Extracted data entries
>> START

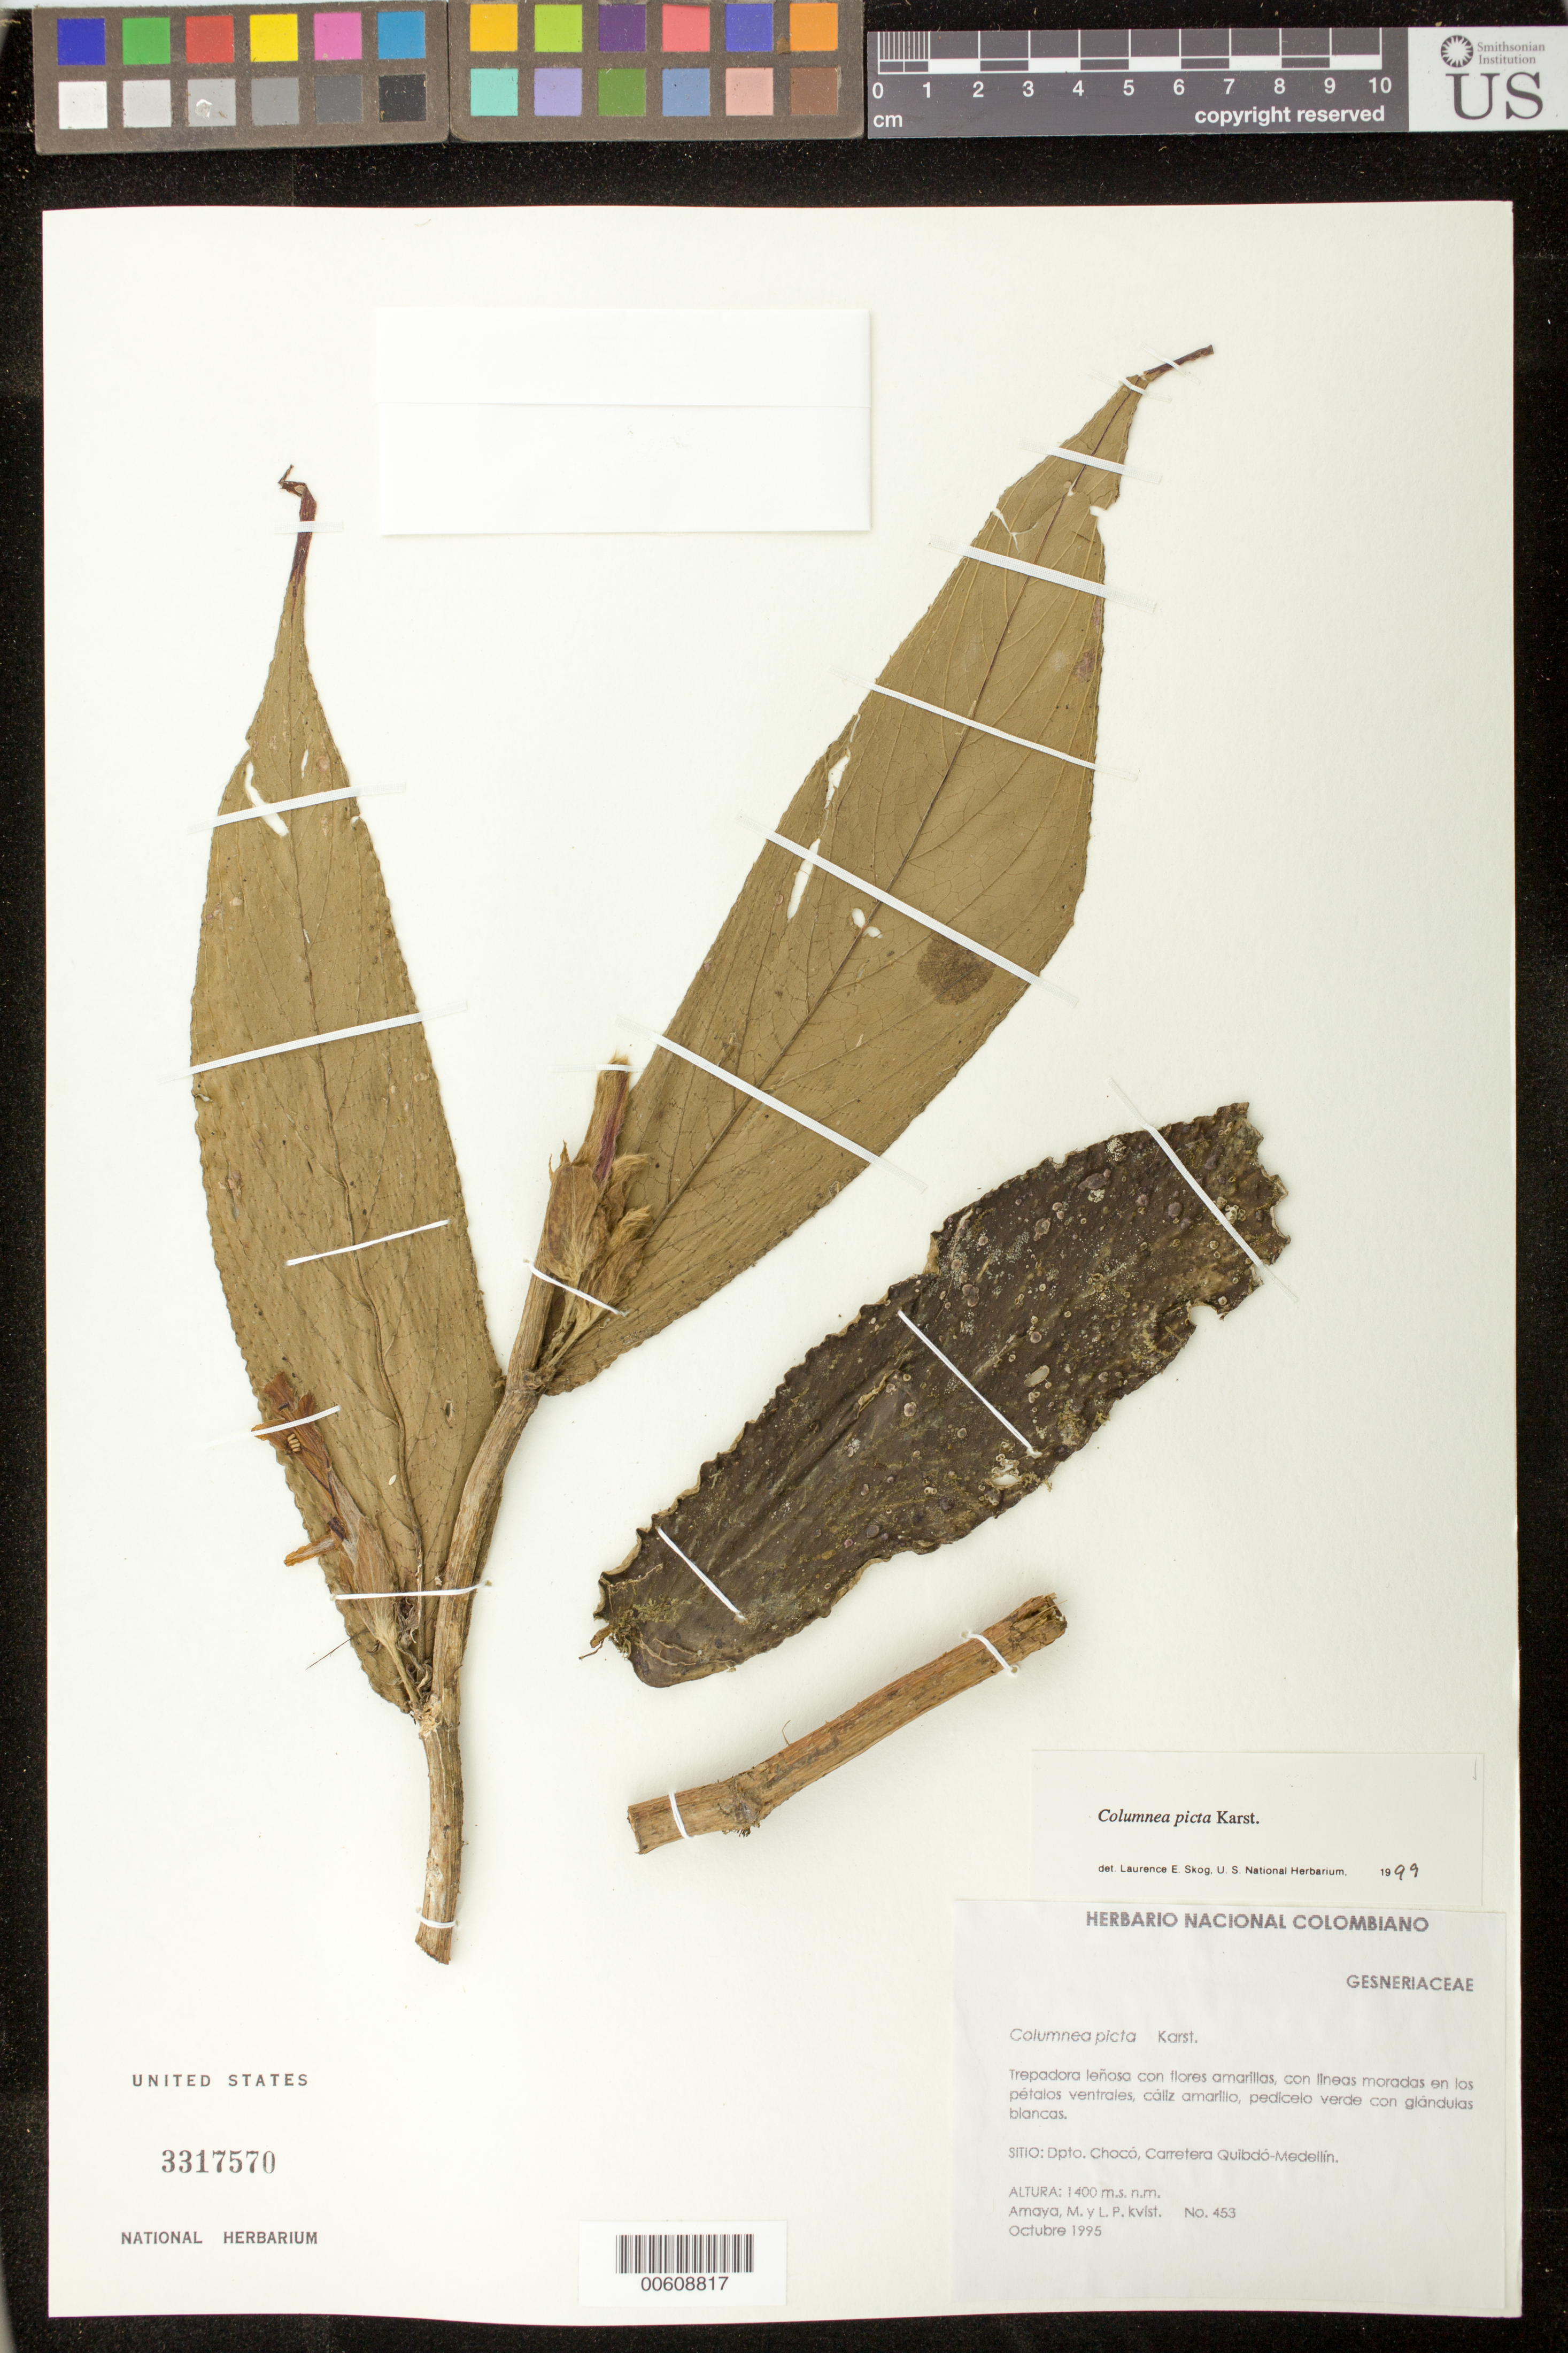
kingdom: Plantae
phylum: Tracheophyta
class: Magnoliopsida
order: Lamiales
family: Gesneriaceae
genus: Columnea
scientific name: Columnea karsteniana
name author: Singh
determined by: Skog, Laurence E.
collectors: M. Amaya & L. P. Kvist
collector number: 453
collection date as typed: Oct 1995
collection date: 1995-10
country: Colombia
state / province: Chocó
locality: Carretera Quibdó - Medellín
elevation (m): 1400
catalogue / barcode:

>> END

● **DESCRIPTION OF THE TASK**:
Put the lines from the one containing "name author: Singh" through the end of the records into a Markdown table with the columns Row and Line. Number the rows in order and leave out any blank lines.

● **RESPONSE TO THIS TASK**:
| Row | Line |
|---|---|
| 1 | name author: Singh |
| 2 | determined by: Skog, Laurence E. |
| 3 | collectors: M. Amaya & L. P. Kvist |
| 4 | collector number: 453 |
| 5 | collection date as typed: Oct 1995 |
| 6 | collection date: 1995-10 |
| 7 | country: Colombia |
| 8 | state / province: Chocó |
| 9 | locality: Carretera Quibdó - Medellín |
| 10 | elevation (m): 1400 |
| 11 | catalogue / barcode: |